姿を見た瞬間、張りつめていたものが少しだけ緩む。


エルナは散った本も文箱も見たが、まずそれには触れなかった。

まっすぐリリアのそばへ来て、父に一度だけ目を向ける。

父は何も言わない。

ただ、視線だけで続けろと示す。


エルナが少し屈んで、リリアと目の高さを合わせる。


「大丈夫ですよ」


その一言で、やっと喉の奥のつかえが少し下がった。


リリアは何か言おうとして、結局首を振ることしかできなかった。


エルナはそれ以上問い詰めない。

背へ手を添え、無理に抱き寄せもせず、ただそこに触れる。


「少し、戻りましょうか」


うなずく代わりに、リリアは小さく息を吸った。

さっきよりはましに吸える。


エルナが床の文箱へ手を伸ばしかけたとき、父が先に言う。


「置け。
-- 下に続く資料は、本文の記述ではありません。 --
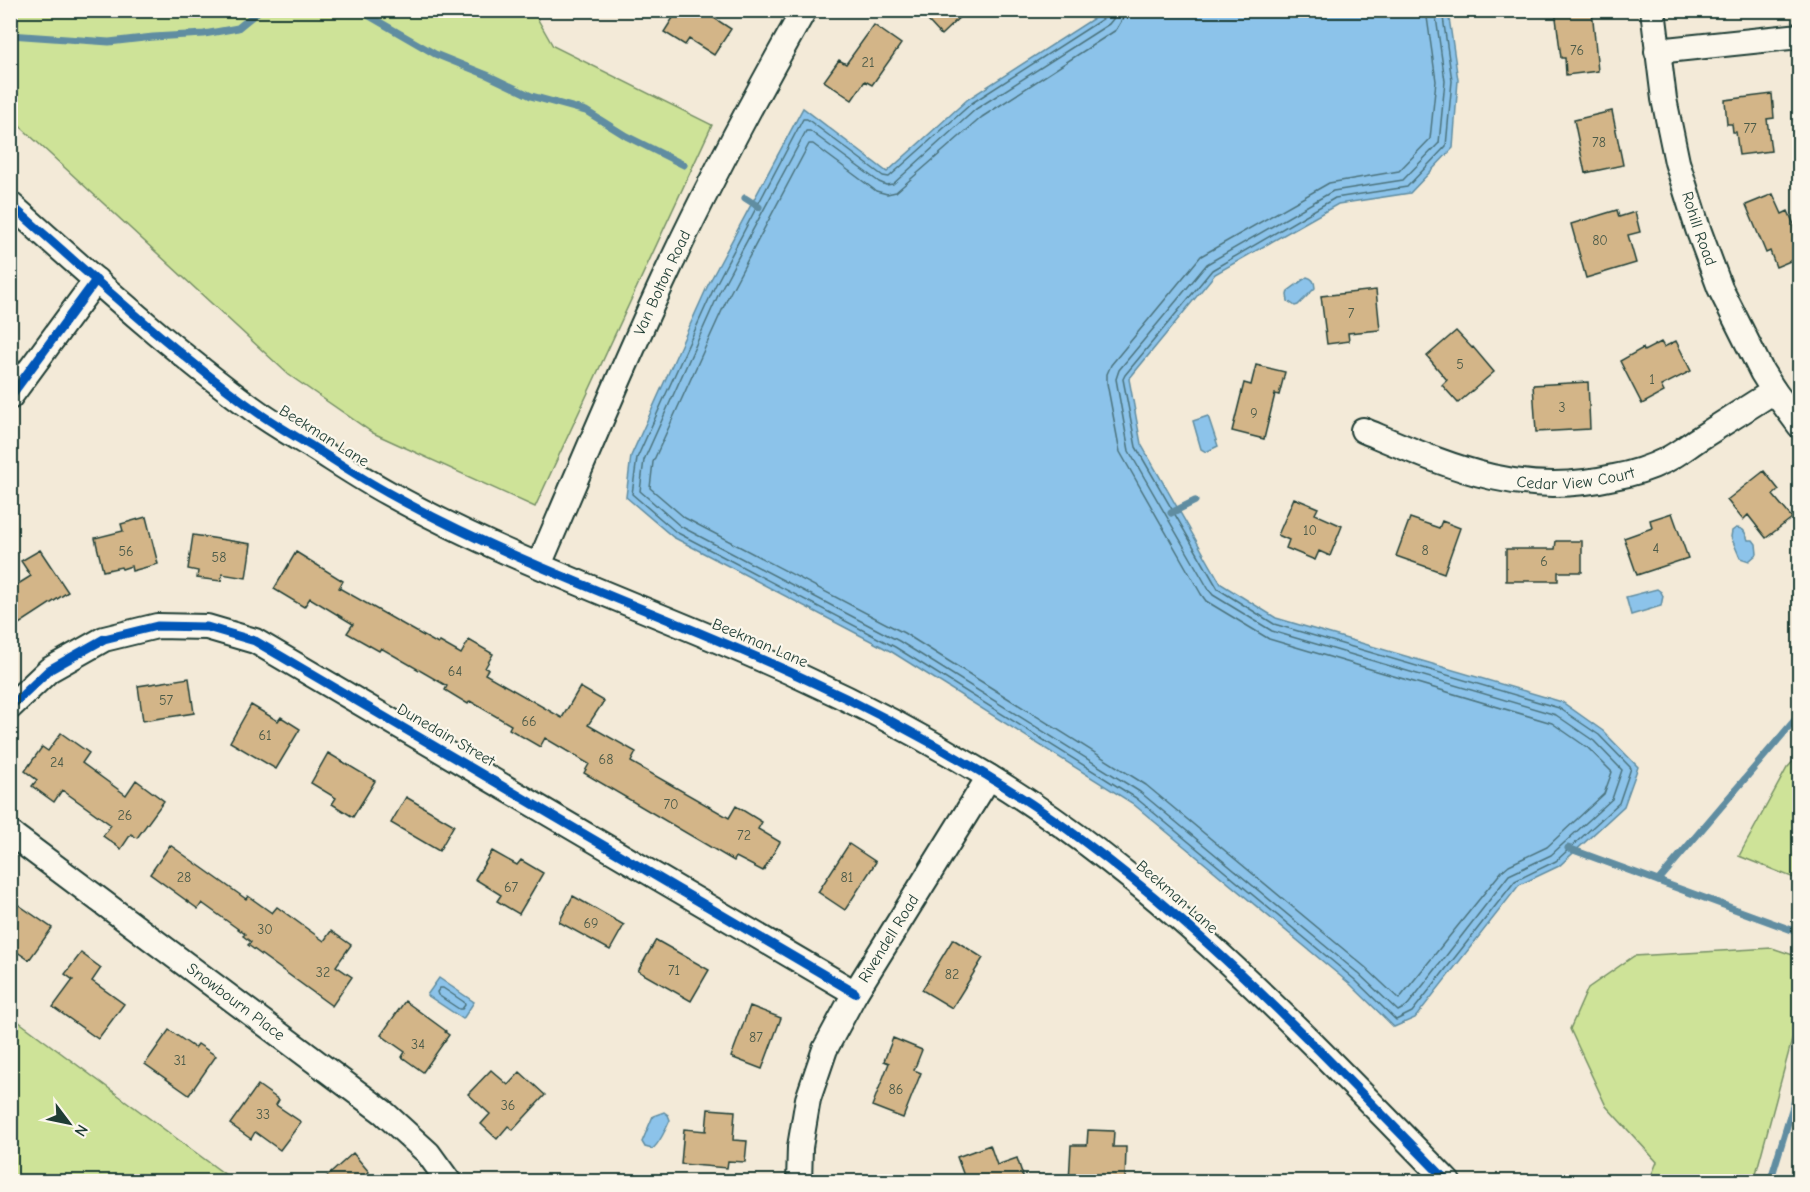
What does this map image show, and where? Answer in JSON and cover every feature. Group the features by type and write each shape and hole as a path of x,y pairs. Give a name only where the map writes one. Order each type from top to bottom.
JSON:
{"street":[{"name":"Van Bolton Road","path":"539,565 662,282 714,177 804,10"},
{"name":"Rohill Road","path":"1653,10 1664,99 1677,162 1698,229 1720,288 1762,372 1800,426"},
{"path":"1657,51 1800,36"},
{"name":"Beekman Lane","path":"10,204 205,373 258,413 385,492 539,565 796,674 904,728 989,777 1082,839 1152,893 1222,956 1288,1019 1448,1182"},
{"path":"10,397 96,280"},
{"name":"Cedar View Court","path":"1364,430 1422,455 1481,476 1549,486 1589,483 1629,474 1665,460 1774,391"},
{"name":"Dunedain Street","path":"10,707 49,670 104,639 157,626 207,627 255,641 855,993"},
{"name":"Rivendell Road","path":"799,1182 800,1147 808,1099 825,1049 855,993 989,777"},
{"name":"Snowbourn Place","path":"10,833 383,1112 428,1153 449,1182"}],"green space":[{"path":"10,11 533,11 553,46 712,125 535,507 373,433 289,375 11,118"},
{"path":"1799,755 1799,880 1739,856 1787,768"},
{"path":"1772,948 1799,957 1799,1014 1754,1181 1649,1181 1657,1162 1606,1106 1570,1029 1588,988 1634,956"},
{"path":"11,1016 234,1181 11,1181"}],"water":[{"path":"1105,11 1448,11 1458,80 1453,148 1410,193 1338,204 1215,274 1129,379 1141,444 1221,584 1276,618 1562,702 1603,731 1638,767 1624,806 1559,866 1519,885 1415,1018 1394,1027 1350,984 1132,803 892,652 673,537 626,497 631,456 708,285 803,108 887,172 968,99"},
{"path":"1307,277 1313,281 1315,288 1295,306 1288,301 1288,291"},
{"path":"1208,416 1218,446 1206,452 1201,449 1193,421"},
{"path":"1736,528 1743,530 1748,540 1753,540 1756,544 1757,554 1749,561 1740,558 1731,537 1732,531"},
{"path":"1657,589 1663,596 1661,606 1631,615 1626,597"},
{"path":"439,978 474,1002 463,1019 427,995"},
{"path":"664,1112 670,1120 662,1136 652,1149 645,1147 642,1142 653,1116"}],"building":[{"path":"678,10 702,10 731,29 714,55 689,39 685,45 664,32"},
{"path":"918,10 967,10 941,35"},
{"path":"1555,10 1592,10 1598,71 1566,75 1565,58 1561,58"},
{"path":"874,25 901,44 872,85 865,81 852,100 824,81 839,60 846,64"},
{"path":"1772,94 1774,118 1767,119 1771,151 1739,155 1736,132 1733,132 1732,124 1727,124 1725,100"},
{"path":"1612,111 1623,165 1585,173 1574,120"},
{"path":"1773,194 1782,214 1788,211 1800,238 1800,257 1776,267 1770,251 1766,253 1746,205"},
{"path":"1617,210 1619,217 1635,212 1640,232 1628,235 1636,263 1586,278 1571,224"},
{"path":"1376,290 1380,330 1348,333 1349,341 1327,344 1321,296"},
{"path":"1456,331 1494,372 1458,403 1442,385 1447,380 1427,356"},
{"path":"1676,341 1691,371 1661,386 1664,392 1642,404 1620,361 1643,348 1644,351 1661,342 1664,347"},
{"path":"1256,365 1285,372 1279,395 1275,394 1264,439 1232,431 1244,383 1251,385"},
{"path":"1588,382 1590,429 1536,432 1533,385"},
{"path":"1764,471 1779,490 1773,495 1792,518 1766,538 1748,515 1743,520 1727,500"},
{"path":"1294,498 1318,508 1315,514 1342,526 1330,556 1319,551 1315,560 1286,548 1289,540 1278,535"},
{"path":"1672,513 1688,558 1637,575 1624,538 1652,528 1650,520"},
{"path":"146,517 158,564 132,571 131,566 103,571 95,538 123,531 121,524"},
{"path":"1410,518 1439,528 1442,521 1460,528 1444,573 1396,556"},
{"path":"193,535 251,544 246,578 222,574 221,581 197,578 198,571 188,569"},
{"path":"1556,541 1582,541 1582,572 1558,572 1558,581 1506,581 1506,549 1555,549"},
{"path":"40,550 68,592 19,624 10,610 10,589 31,576 21,561"},
{"path":"296,552 343,581 339,588 438,644 440,642 461,654 469,640 493,654 485,668 488,669 485,674 562,718 580,687 604,701 588,725 636,752 631,762 729,818 736,806 762,822 758,829 780,842 763,871 736,857 734,861 584,773 589,764 545,738 540,747 509,729 511,725 470,701 468,704 445,690 447,686 381,648 379,651 347,633 353,624 310,598 304,607 274,589"},
{"path":"189,678 194,713 143,721 138,686"},
{"path":"251,705 278,721 281,717 300,729 276,769 230,742"},
{"path":"61,733 89,753 82,763 126,795 136,780 164,801 137,838 131,834 121,849 103,836 111,825 62,790 54,802 32,786 37,780 25,771 42,747 48,751"},
{"path":"328,753 375,781 353,817 332,804 336,798 311,783"},
{"path":"406,797 454,825 439,851 391,823"},
{"path":"849,844 876,862 845,910 818,892"},
{"path":"170,845 246,899 248,896 272,913 277,907 324,941 331,931 351,945 336,966 352,977 332,1006 248,945 251,942 243,936 245,934 202,903 198,909 150,874"},
{"path":"492,851 517,865 521,860 543,873 519,914 497,901 501,895 475,879"},
{"path":"573,896 624,925 610,950 559,922"},
{"path":"10,899 52,928 29,960 10,947"},
{"path":"953,939 983,958 952,1008 922,990"},
{"path":"656,940 709,970 691,1001 638,971"},
{"path":"81,953 101,968 92,981 124,1004 98,1039 53,1007 73,980 65,974"},
{"path":"405,1001 449,1035 423,1072 402,1057 405,1052 381,1035"},
{"path":"750,1006 781,1018 762,1069 731,1057"},
{"path":"169,1030 195,1048 198,1044 216,1056 189,1095 145,1064"},
{"path":"893,1038 922,1050 914,1070 921,1073 903,1118 872,1106 889,1063 884,1061"},
{"path":"491,1070 508,1085 520,1072 545,1095 513,1130 508,1126 497,1139 481,1124 490,1114 468,1094"},
{"path":"258,1085 279,1100 276,1105 301,1122 280,1150 255,1132 251,1139 230,1124"},
{"path":"708,1109 735,1111 733,1140 747,1141 745,1162 728,1161 727,1168 681,1164 684,1129 706,1131"},
{"path":"1088,1130 1114,1131 1113,1147 1126,1147 1125,1182 1069,1182 1071,1145 1087,1145"},
{"path":"990,1145 997,1165 1017,1158 1025,1182 957,1182 957,1178 964,1176 957,1157"},
{"path":"353,1153 369,1172 358,1182 321,1182"}],"waterway":[{"path":"10,35 109,42 204,34 238,28 260,10"},
{"path":"359,10 435,54 531,96 586,111 626,136 684,165"},
{"path":"745,198 759,207"},
{"path":"1171,513 1195,501"},
{"path":"1658,881 1800,714"},
{"path":"1568,848 1800,933"},
{"path":"1770,1182 1800,1083"}],"cycle path":[{"path":"10,204 190,361 268,419 369,482 488,544 748,653 847,698 963,761 1051,817 1113,863 1229,963 1340,1071 1448,1182"},
{"path":"10,397 96,280"},
{"path":"10,707 49,670 104,639 157,626 207,627 255,641 855,993"}]}
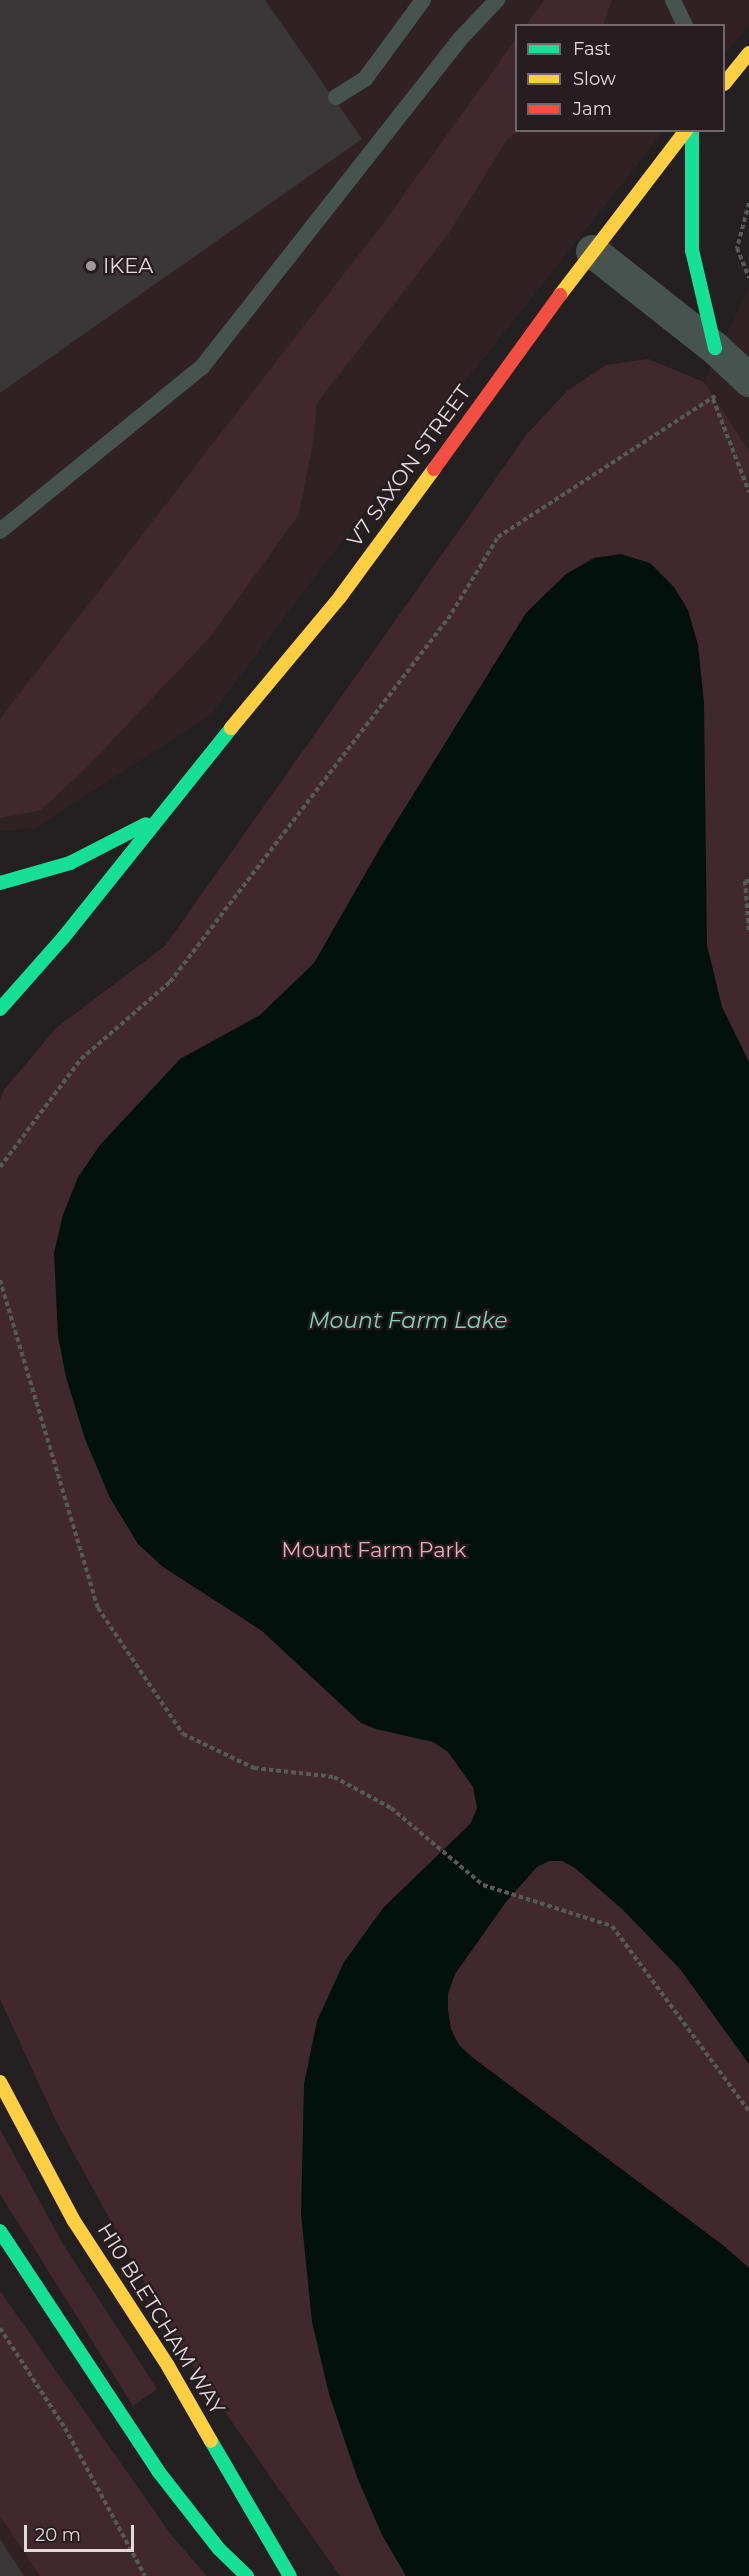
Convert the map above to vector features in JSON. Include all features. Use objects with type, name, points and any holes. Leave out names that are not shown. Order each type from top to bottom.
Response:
[{"type":"main road","points":[[725,82],[749,53]]},
{"type":"main road","name":"V7 SAXON STREET","points":[[0,1009],[63,938],[156,819],[340,597],[592,251],[684,132]]},
{"type":"main road","points":[[692,132],[692,250],[733,365]]},
{"type":"main road","name":"V7 SAXON STREET","points":[[0,883],[70,863],[156,819]]},
{"type":"main road","name":"H10 BLETCHAM WAY","points":[[0,2082],[74,2221],[168,2366],[290,2576]]},
{"type":"main road","points":[[0,2231],[158,2471],[219,2549],[247,2576]]},
{"type":"street","points":[[592,251],[733,365]]},
{"type":"lane","points":[[336,97],[364,79],[423,0]]},
{"type":"lane","points":[[0,531],[202,367],[460,39],[497,0]]},
{"type":"lane","points":[[673,0],[684,24]]},
{"type":"path","points":[[749,203],[737,248],[749,278]]},
{"type":"path","points":[[0,1167],[81,1059],[170,982],[448,619],[498,537],[714,399],[733,365]]},
{"type":"path","points":[[714,399],[749,492]]},
{"type":"path","points":[[747,881],[749,932]]},
{"type":"path","points":[[0,1280],[98,1608],[183,1734],[254,1768],[334,1777],[391,1808],[483,1885],[612,1926],[749,2110]]},
{"type":"path","points":[[0,2328],[65,2428],[145,2576]]},
{"type":"shaded area","points":[[0,0],[749,0],[749,24],[725,55],[725,24],[515,24],[515,132],[663,132],[407,455],[212,714],[36,828],[0,831]]},
{"type":"shaded area","points":[[749,286],[749,451],[704,382]]},
{"type":"shaded area","points":[[0,2516],[40,2576],[0,2576]]},
{"type":"green space","points":[[544,0],[612,0],[603,24],[527,24]]},
{"type":"green space","points":[[515,40],[517,132],[508,138],[449,233],[317,403],[313,442],[299,514],[211,636],[87,767],[41,810],[0,818],[0,719],[385,221]]},
{"type":"green space","name":"Mount Farm Lake","points":[[648,359],[704,382],[749,451],[749,2576],[340,2576],[180,2348],[56,2121],[0,1999],[0,1101],[4,1090],[56,1028],[165,946],[527,434],[567,391],[606,365]]},
{"type":"green space","points":[[0,2129],[63,2244],[157,2389],[133,2406],[0,2194]]},
{"type":"green space","points":[[0,2291],[172,2536],[207,2576],[40,2576],[0,2516]]},
{"type":"water","name":"Mount Farm Lake","points":[[621,554],[650,563],[674,587],[688,610],[698,645],[704,702],[707,945],[722,1007],[749,1062],[749,2064],[680,1969],[623,1910],[575,1868],[562,1861],[549,1861],[537,1867],[506,1902],[455,1974],[448,1994],[448,2010],[451,2029],[459,2045],[472,2057],[724,2246],[749,2268],[749,2576],[406,2576],[382,2535],[357,2477],[329,2394],[312,2322],[301,2214],[304,2084],[317,2021],[344,1962],[383,1908],[471,1823],[477,1808],[473,1787],[448,1752],[433,1742],[376,1729],[361,1723],[262,1631],[163,1567],[138,1544],[110,1498],[85,1439],[66,1377],[58,1336],[54,1253],[63,1215],[78,1177],[100,1145],[180,1059],[260,1015],[314,963],[380,848],[526,613],[566,574],[594,558]]},
{"type":"building","name":"IKEA","points":[[0,0],[265,0],[362,139],[0,393]]},
{"type":"building","points":[[0,2539],[24,2576],[0,2576]]},
{"type":"traffic: fast","points":[[692,132],[692,250],[715,348]]},
{"type":"traffic: fast","points":[[0,1009],[63,938],[231,728]]},
{"type":"traffic: fast","points":[[0,883],[70,863],[146,824]]},
{"type":"traffic: fast","points":[[0,2231],[158,2471],[219,2549],[247,2576]]},
{"type":"traffic: fast","points":[[211,2441],[290,2576]]},
{"type":"traffic: slow","points":[[725,83],[749,53]]},
{"type":"traffic: slow","points":[[560,295],[684,132]]},
{"type":"traffic: slow","points":[[231,728],[340,597],[434,469]]},
{"type":"traffic: slow","points":[[0,2082],[74,2221],[168,2366],[211,2441]]},
{"type":"traffic: jam","points":[[434,469],[560,295]]},
{"type":"place","name":"IKEA","points":[[91,266]]},
{"type":"park label","name":"Mount Farm Park","points":[[374,1550]]}]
後で持たせる」


エルナの手が止まる。

リリアも反射的に父を見る。


父は今度もリリアをまっすぐ見ていた。

でもその視線は、さっき温室を呼び起こした視線とは少し違っていた。

問い詰めるでもなく、見ないふりをするでもなく、ただ何かを見極めようとしている目だった。


「歩けるか」


短い問い。


リリアはすぐには答えられない。

それでも、今度は沈黙だけでは終わらなかった。


「……あるける」


小さくても、ちゃんと声になった。


父の目がほんのわずかに細くなる。

驚いたのではなく、確かめたように見えた。


エルナの手を借りて、一歩踏み出す。

膝はまだ少し震えている。

けれど歩けた。


父はその横へ来ない。

少し後ろを取るでもなく、前へ出るでもなく、回廊の中央に立ったまま、二人が動くのを見ていた。


数歩進んだところで、リリアは振り返ってしまう。


父はまだそこにいた。

床の上の文箱と絵本のそばで、動かずに。


その姿が、胸を刺すように痛かった。


怖い。

でも、さっきとは少し違う。


父が何かしたからではない。

何もしなかったことの方が、今は痛い。

触れようとして止まったこと。

追わなかったこと。

でも、どこにも行かなかったこと。


部屋へ戻る途中、エルナは何も訊かなかった。

ただ歩幅を合わせる。

その沈黙に、リリアは救われた。


けれど胸の奥では、黒い温室の匂いがまだ消えていない。

剣の光も、甘い匂いも、見てもらえなかった絶望も、全部が断片のまま残っている。


あれはただ父が近づいただけではなかった。


父が近づいたことで、一度目が形を持ちかけたのだ。


部屋へ戻ると、エルナが白湯を持たせてくれる。

両手で包むと、少しだけ震えが止まる。


「少し休みましょう」


やさしい声だった。


リリアは頷いた。

頷きながら、自分の指を見た。

さっき回廊で、文箱を落とすほど強く握っていた手だ。


傷の形が、少しだけわかった気がした。


父が怖いのではない。


父に近づかれると、一度目の夜が身体の中で起き直す。


そのことを、まだ誰にも言えない。

でももう、ただの「夜が怖い」では済まないのだと、自分ではっきりわかってしまった。


扉の外で、重い足音が一度だけ止まる。


父かもしれないと思ったが、確かめる勇気はなかった。


それでも、その足音がすぐには去らなかったことだけは、耳がちゃんと覚えていた。